先月7月24日には、「映画の中の夏休み」と題し、エリック・ロメールの「獅子座」を紹介した。そこでは、今ひとつぱっとしない雰囲気の中年男のある夏の物語が描かれていたが、今回も、やはり中年、というより初老の男性のサマー・ストーリーである。
映画は、ヴァカンスの始まり(いざ海辺へ!)から、その終わりまでを描く。
特に物語らしきものはない、コメディー映画である。
とはいえ、そのユーモアはモンティ・パイソンなどに代表される英国人のブラックな「笑い」とも、ウッディ・アレンの映画で描かれるアメリカ東海岸のスノッブな「笑い」とも確実に異なる独特のものだ。
それは、実にゆったりとした「笑い」であり、爆笑が起こるような「笑い」では決してない。
否定的に語るならば「のろくて退屈な映画」と形容することもできるだろう。
しかし、その緩慢なリズムのなか、主人公ユロ氏のパントマイムを思わせる機械的な身振りは、おかしい。

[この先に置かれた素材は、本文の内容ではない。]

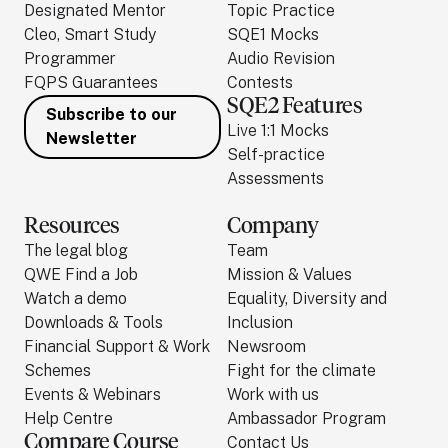
Designated Mentor
Topic Practice
Cleo, Smart Study
SQE1 Mocks
Programmer
Audio Revision
FQPS Guarantees
Contests
SQE2 Features
Subscribe to our
Live 1:1 Mocks
Newsletter
Self-practice
Assessments
Resources
Company
The legal blog
Team
QWE Find a Job
Mission & Values
Watch a demo
Equality, Diversity and
Downloads & Tools
Inclusion
Financial Support & Work
Newsroom
Schemes
Fight for the climate
Events & Webinars
Work with us
Help Centre
Ambassador Program
Compare Course
Contact Us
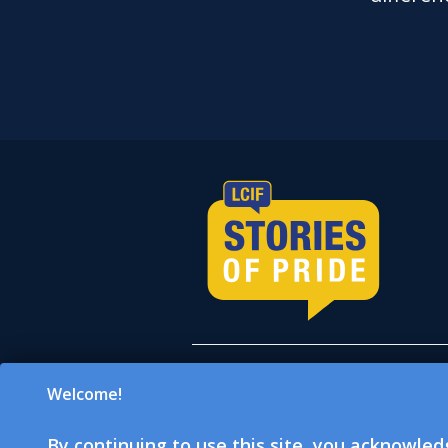
Welcome!
All donations accepted on
which is a 501(c)(3) tax-e
By continuing to use this site, you acknowle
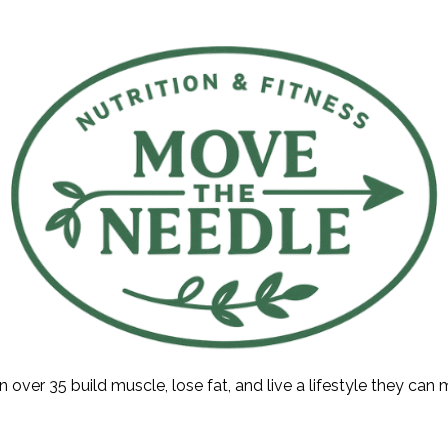
ver 35 build muscle, lose fat, and live a lifestyle they can ma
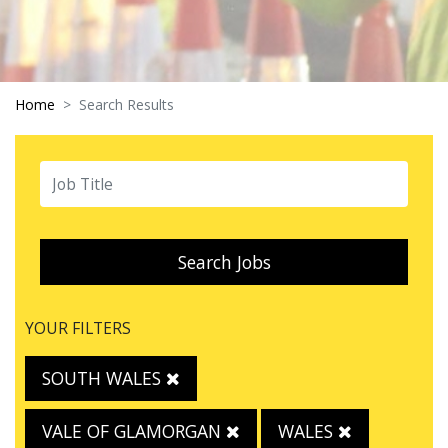
Home
Search Results
Search Jobs
YOUR FILTERS
SOUTH WALES
VALE OF GLAMORGAN
WALES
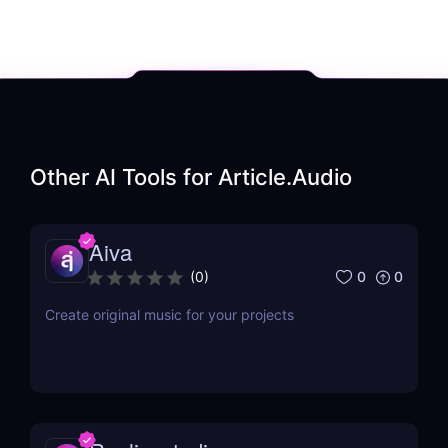
Other AI Tools for
Article.Audio
Aiva
0
0
(
0
)
Create original music for your projects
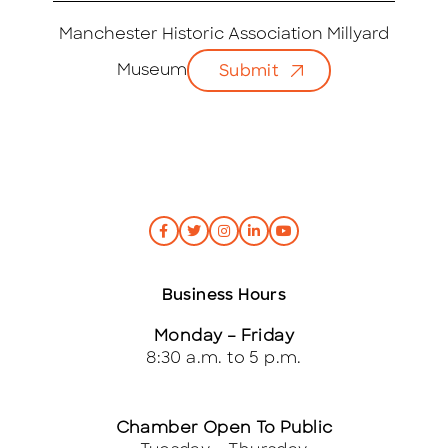
a
i
Manchester Historic Association Millyard
l
Museum
Submit
*
Business Hours
Monday – Friday
8:30 a.m. to 5 p.m.
Chamber Open To Public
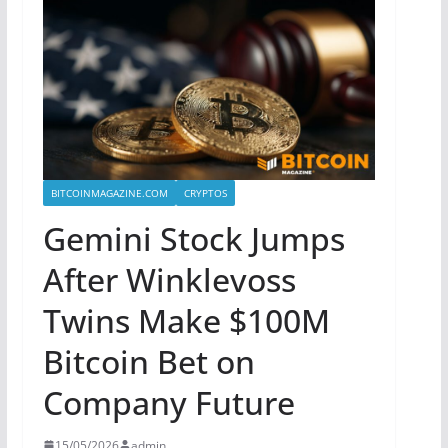
BITCOINMAGAZINE.COM
CRYPTOS
Gemini Stock Jumps
After Winklevoss
Twins Make $100M
Bitcoin Bet on
Company Future
15/05/2026
admin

ビーチで、数年前に日本でもかすかに流行したトルコアイスらしきものがねりねりと作られる。
ねりねりとしたトルコアイスはねりねりと延び、砂の上に落ちてしまいそうだ。
ユロ氏は、それが気になって仕方がない。
そこで機械的な動きで、トルコアイスがねりねりと落下してしまうの
を、なんとか阻止しようとする。
そこがおかしいのである。言葉にしてもおかしくはないが、それは筆者の文才の欠如に由来することで、映画とは無関係だと考えていただきたい。
またユロ氏がなかなか紳士であるところも良い。
中年、或は初老の男性、というと人はそれぞれイメージするところのものがあるだろう。
しかし、このユロ氏は、おそらく多くの人の中年像を覆すのではないかと思われる。
それは、あらゆる文脈から逸脱しており、それが「笑い」を生むわけだ。
ひょっとすると、次回最終回を迎えるTBSのドラマ「パパと娘の7日間」の中の館ひろしの仕草に、くすっと笑ってしまうような感覚に近いかもしれない。

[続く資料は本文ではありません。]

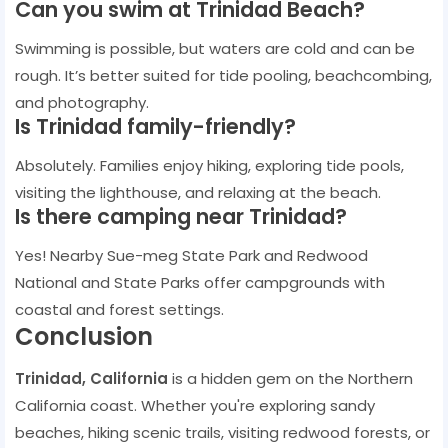
Can you swim at Trinidad Beach?
Swimming is possible, but waters are cold and can be
rough. It’s better suited for tide pooling, beachcombing,
and photography.
Is Trinidad family-friendly?
Absolutely. Families enjoy hiking, exploring tide pools,
visiting the lighthouse, and relaxing at the beach.
Is there camping near Trinidad?
Yes! Nearby Sue-meg State Park and Redwood
National and State Parks offer campgrounds with
coastal and forest settings.
Conclusion
Trinidad, California
is a hidden gem on the Northern
California coast. Whether you're exploring sandy
beaches, hiking scenic trails, visiting redwood forests, or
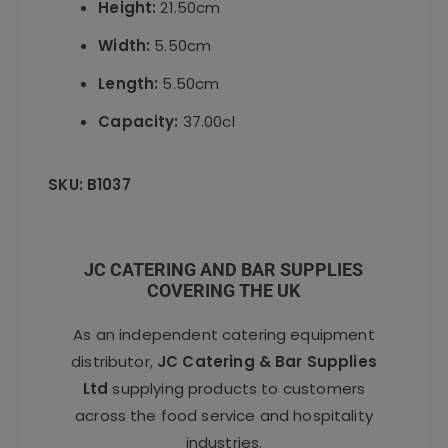
Height:
21.50cm
Width:
5.50cm
Length:
5.50cm
Capacity:
37.00cl
SKU: B1037
JC CATERING AND BAR SUPPLIES
COVERING THE UK
As an independent catering equipment
distributor,
JC Catering & Bar Supplies
Ltd
supplying products to customers
across the food service and hospitality
industries.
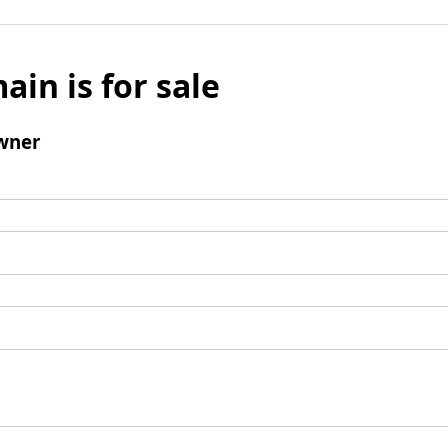
ain is for sale
wner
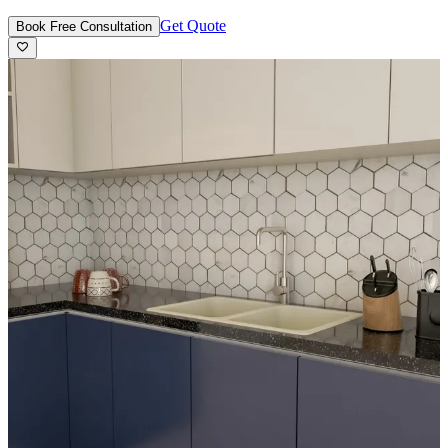
Get Quote
Book Free Consultation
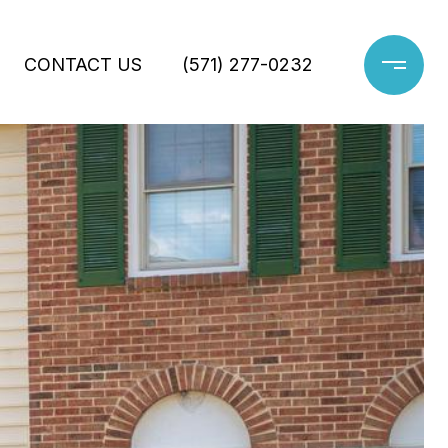
CONTACT US
(571) 277-0232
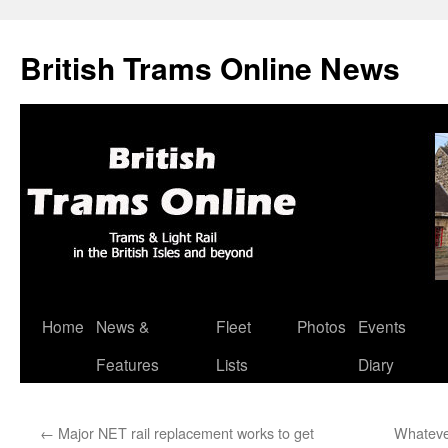
British Trams Online News
Home
News &
Fleet
Photos
Events
Skip
Features
Lists
Diary
to
content
←
Major NET rail replacement works to get
Whateve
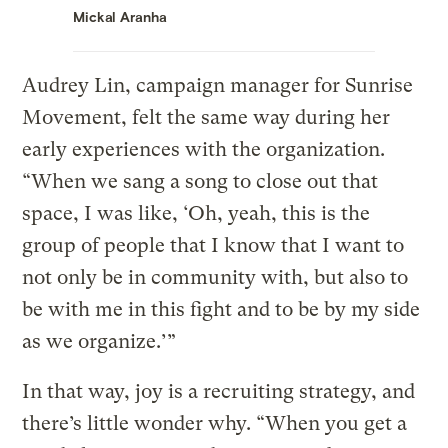
Mickal Aranha
Audrey Lin, campaign manager for Sunrise
Movement, felt the same way during her
early experiences with the organization.
“When we sang a song to close out that
space, I was like, ‘Oh, yeah, this is the
group of people that I know that I want to
not only be in community with, but also to
be with me in this fight and to be by my side
as we organize.’”
In that way, joy is a recruiting strategy, and
there’s little wonder why. “When you get a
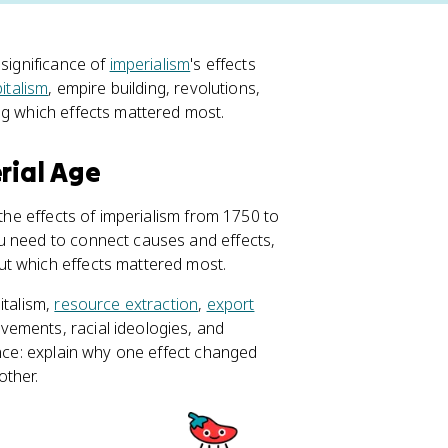
 significance of
imperialism
's effects
pitalism
, empire building, revolutions,
ng which effects mattered most.
rial Age
 the effects of imperialism from 1750 to
u need to connect causes and effects,
ut which effects mattered most.
italism,
resource extraction
,
export
vements, racial ideologies, and
ance: explain why one effect changed
other.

もちろん、映画にはテレビドラマの中のようにはっきりとしたドラマは不在ではあるが。
大笑いしたいという気分の時に観る映画ではない。
しかし、くすっと笑いたいときや、緩慢に時間を過ごしたいときには
うってつけの映画である。
映画は、ヴァカンスの終わりと共に結末を迎えるが、そこには夏休みが終わるときに感じる独特の切なさがある。
そうした切なさを、子供が主人公の映画ではなく、初老の男性を主人公とした映画で描いていることが、この映画のオリジナリティーの高さかもしれない。
ちなみにサウンドトラックも、お洒落である。